Real Life

How this Kiwi Iron Man came back from a broken neck

Ironman Ross Lockey fought his way back from pain and injury to compete again.

Change a couple of letters in Ross Lockey’s surname and you get “lucky” – and that pretty much sums up life for the 55-year-old Auckland grandfather these days.

Out with a bunch of triathlete mates on a Sunday training ride on November 1, 2015, the father-of-two was almost home when a motorist pulled out in front of him.

He remembers the moment life as he knew it almost came to an end like it was yesterday.

“I hit the brakes as hard as I could – the bike stopped but I didn’t. I went over the handlebars like a pile driver, head first into the ground,” he recalls. “I hit the deck and just lay there. I couldn’t move.”

Fortuitously, one of his fellow riders was good friend Matt Brick, a two-time world duathlon champ and one of New Zealand’s leading orthopaedic surgeons.

“If you’re going to have a bad accident that includes broken bones, take your specialist with you,” Ross laughs.

Taken by ambulance to North Shore Hospital, the initial CT scan revealed a broken neck. Then Matt and the team at the hospital requested a second scan. Ross had also fractured four vertebrae in his back.

For the next four days, he lay in hospital staring at the ceiling, “being prodded and poked by pretty much every orthopaedic surgeon there”, while various treatment and recovery options were discussed.

Operating to fuse the neck would have meant a quicker recovery but there was also the possibility Ross might never swim again. He decided to go the non-surgical route.

Ross was strapped into a halo traction device to keep his spine immobile for nine weeks before transitioning to a neck brace – “a horrendous steel thing”– then, finally, a collar. But the grandfather-of-two was determined he wasn’t going to let his injury dictate his life.

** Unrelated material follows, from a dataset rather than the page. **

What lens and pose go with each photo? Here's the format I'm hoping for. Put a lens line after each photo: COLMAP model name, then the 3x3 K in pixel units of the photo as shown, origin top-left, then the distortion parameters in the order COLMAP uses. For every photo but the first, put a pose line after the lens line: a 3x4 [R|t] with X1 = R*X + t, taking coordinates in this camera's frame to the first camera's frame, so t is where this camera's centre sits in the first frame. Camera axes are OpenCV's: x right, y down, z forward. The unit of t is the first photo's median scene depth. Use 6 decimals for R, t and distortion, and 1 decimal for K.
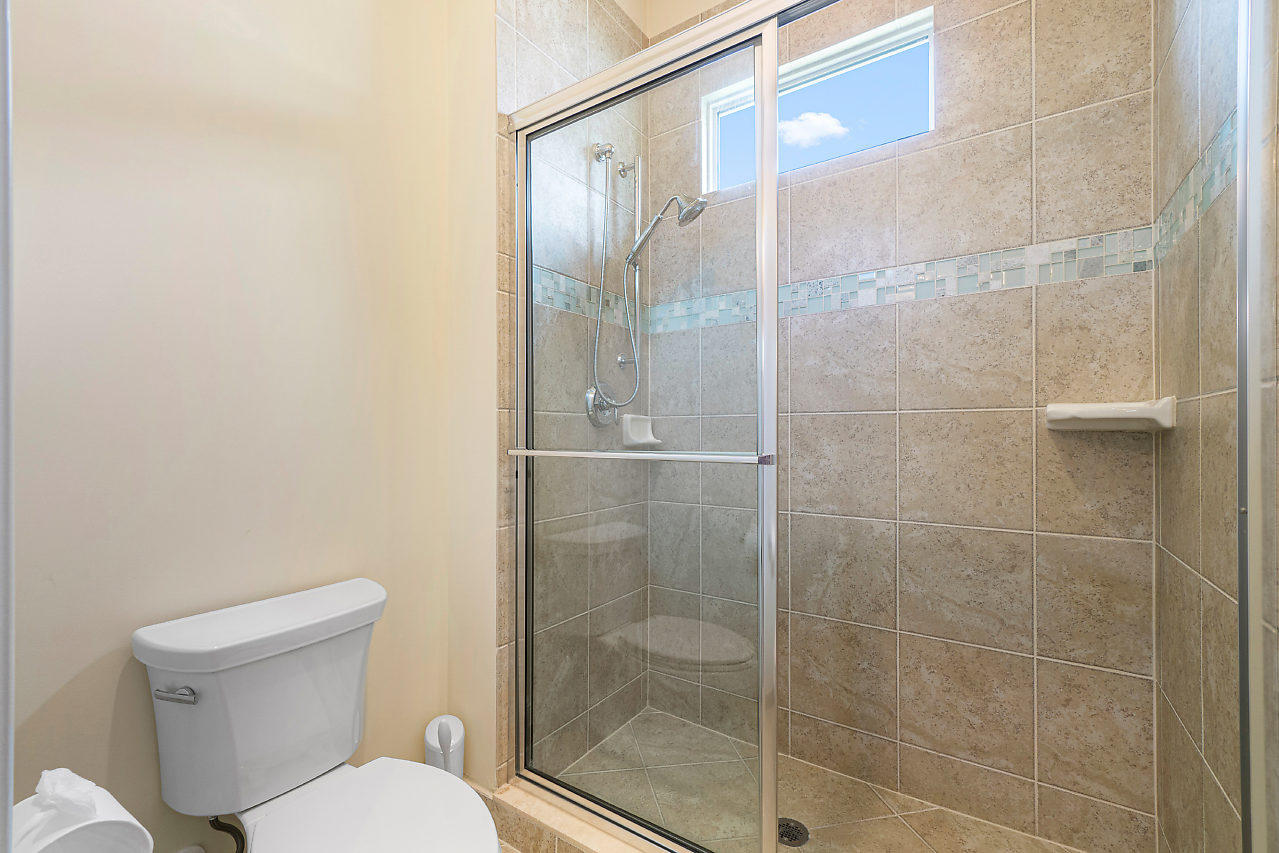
lens RADIAL K [[557.8, 0, 636.2], [0, 557.8, 429.3], [0, 0, 1]] dist [0.003103, 0.000032]
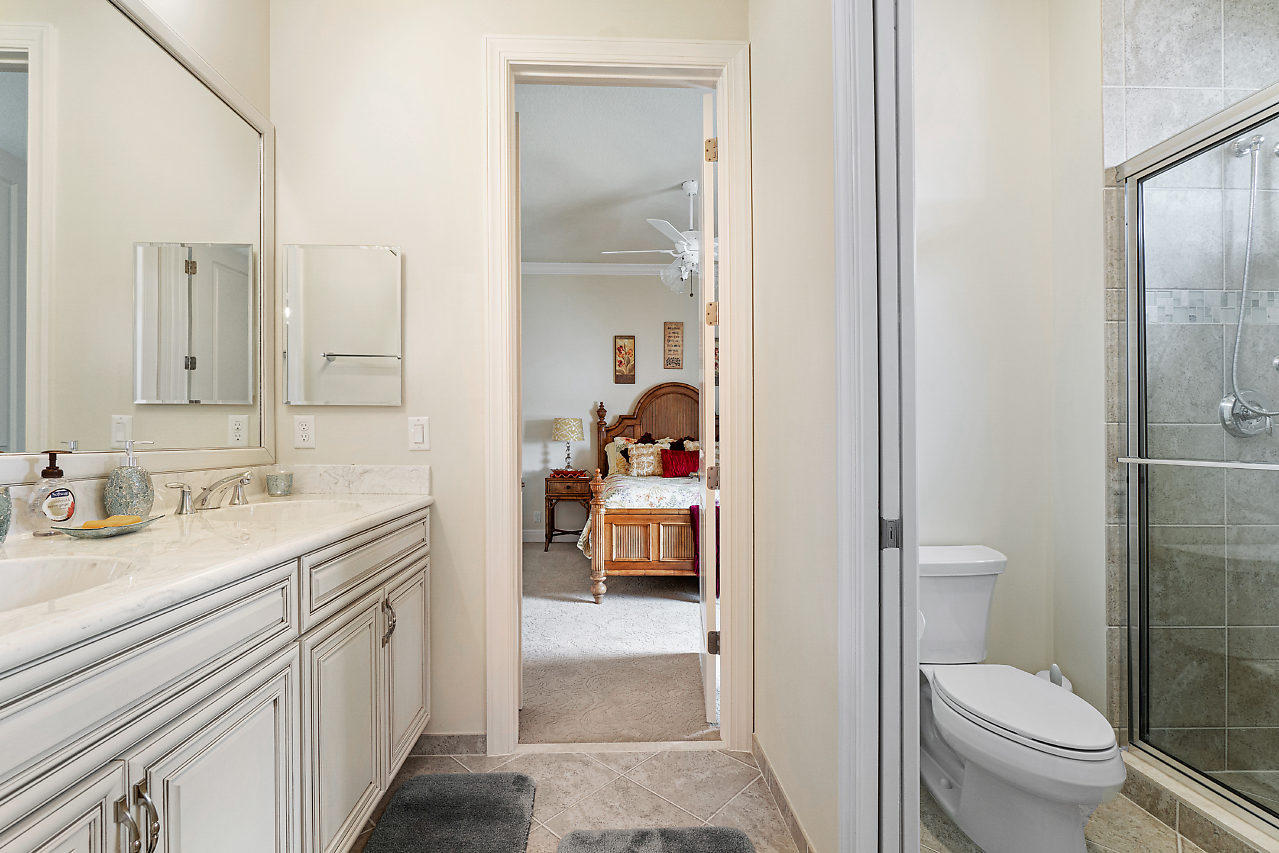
lens RADIAL K [[557.8, 0, 635.2], [0, 557.8, 431.7], [0, 0, 1]] dist [0.003103, 0.000032]
pose [[0.594034, -0.005541, -0.804421, 0.102090], [0.001652, 0.999983, -0.005669, -0.011426], [0.804438, 0.002039, 0.594033, -0.463923]]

An average pre-accident training schedule would see him grinding out three 3km swims, five rides of between two and five hours and up to five runs, all over a 15 to 22-hour time frame.

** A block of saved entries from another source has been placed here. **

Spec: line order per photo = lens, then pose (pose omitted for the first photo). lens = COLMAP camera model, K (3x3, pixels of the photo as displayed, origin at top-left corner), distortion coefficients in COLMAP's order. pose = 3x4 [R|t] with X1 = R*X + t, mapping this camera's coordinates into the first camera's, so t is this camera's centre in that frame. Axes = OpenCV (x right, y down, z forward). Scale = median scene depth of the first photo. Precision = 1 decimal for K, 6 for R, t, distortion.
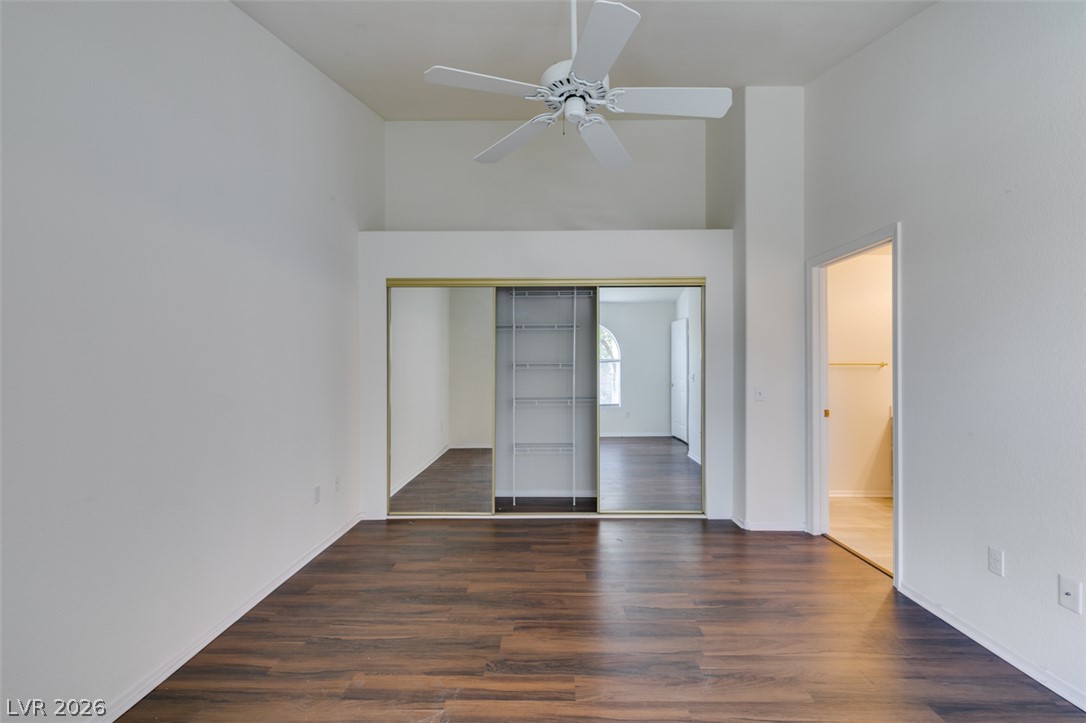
lens RADIAL K [[490.4, 0, 548.9], [0, 490.4, 362.5], [0, 0, 1]] dist [0.001672, -0.000998]
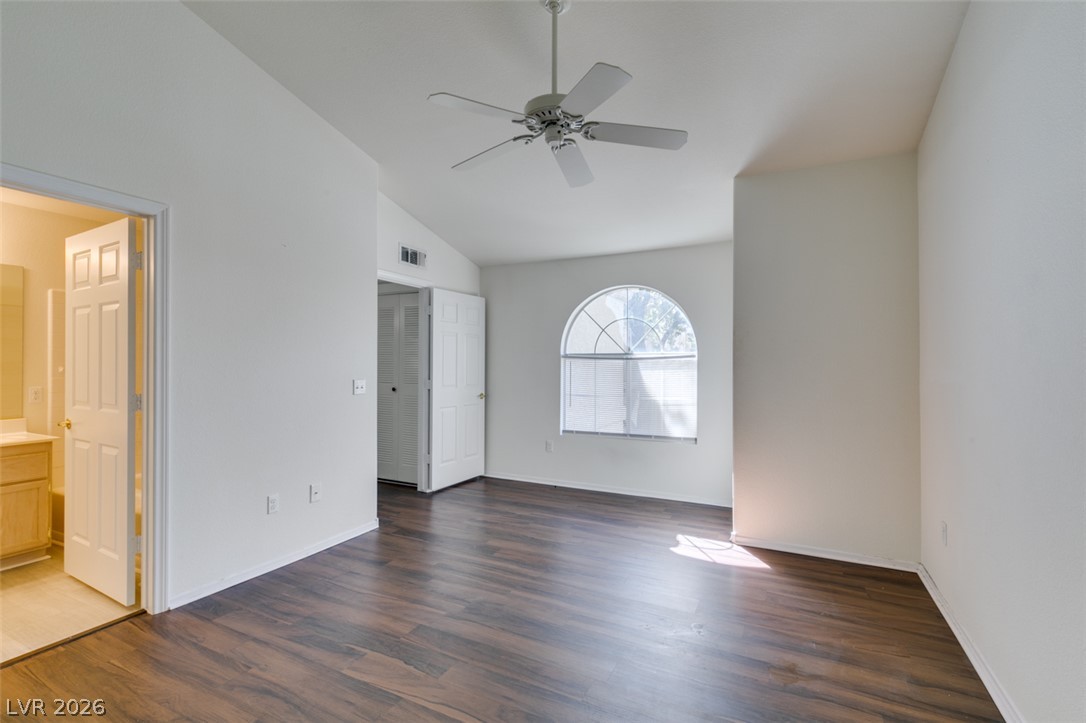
lens RADIAL K [[490.4, 0, 534.5], [0, 490.4, 364.5], [0, 0, 1]] dist [0.001672, -0.000998]
pose [[-0.889408, 0.004082, 0.457096, -0.357380], [-0.003593, 0.999867, -0.015921, 0.021825], [-0.457100, -0.015803, -0.889275, 1.734391]]
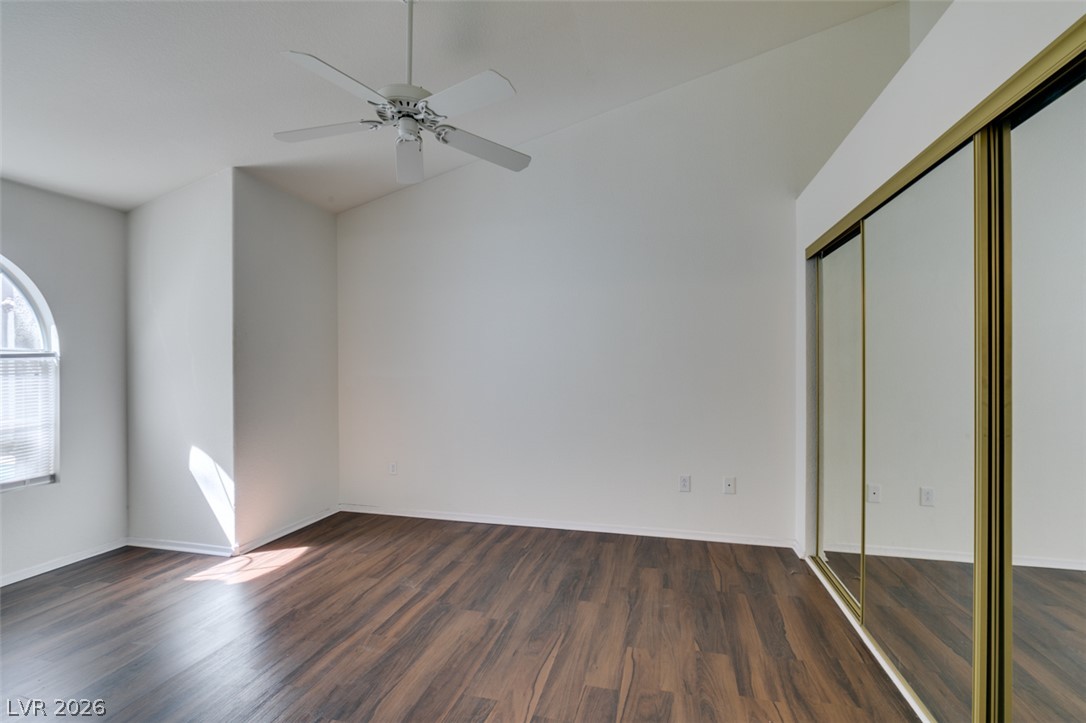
lens RADIAL K [[490.4, 0, 535.9], [0, 490.4, 362.2], [0, 0, 1]] dist [0.001672, -0.000998]
pose [[-0.259614, -0.000850, -0.965712, 0.890345], [0.018925, 0.999803, -0.005968, 0.007666], [0.965527, -0.019825, -0.259547, 1.341477]]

“When you’re so active and suddenly haven’t got your endorphins going around, you’re sort of lost. You get so grumpy. I’d had four days lying in bed doing nothing.

“The day they put the halo on, I got up and went to see who was in the next-door room – I’ve got this horrible thing on my head, I’m feeling a little bit sorry for myself – and there was a lady in there who had cancer and something wrong with her hip.

“I felt really inconsequential. Yes, I had some fractures, but in 12 or 16 weeks, I’d be healed and here was this woman way worse than me. So I made it a goal to get up at the start of each day and have some kind of routine rather than lying there feeling sorry for myself.”

Within a fortnight of being discharged, Ross was back on a training bike at Matt’s house. Still in the halo at that stage, he started off pedalling for 20 minutes, gradually working his way up to longer rides in 10-minute increments.

By February 2016, four months after the accident, he was running again. Swimming, the most difficult discipline for someone with a neck injury, and the one that still gives him a few problems, started three months after that.

Incredibly, Ross’ competition victories have kept coming. In December, he won his age group and came 10th overall in the IronMaori in Hastings, then a week later placed second in his age group at the Taupo half Ironman. The recipient of this year’s Kellogg’s Nutri-Grain Unstoppable Champion title, he compete in his seventh Ironman in Taupo on March 4 and placed 15th in his division.

He credits his friends – who turned his hospital room into party central at times – the medical team at North Shore and his family, especially his supportive wife Tracey, herself a marathon runner, as being the most important factors in his recovery.

“Sleeping was an issue,” he explains. “You have to sleep on your back and every time I’d move, there would be a piece of steel digging in to me. I went from being a non-snorer to an Olympic standard snorer.

“Poor Tracey. We’d go to bed and I’d wake up in the morning and she’d be in the spare room!” he laughs before noting the experience also gave him pause for thought.

“The thing is, you don’t have to go far to find someone who’s struggling more than you are, and when you see other people struggling, you question why you’re getting upset. Being miserable doesn’t help anyone.

“Giving up wasn’t an option. I wanted to be doing exactly what I’m doing now, to be the person I was for my wife, children and grandkids. I wouldn’t wish what happened to me on my worst enemy, but having said that, it has been a amazing experience and I’ve learned so much.

“It was a hellish year but also a revelation to learn how much people mean to you and how much you mean to them. It’s given me a new perspective on life really.”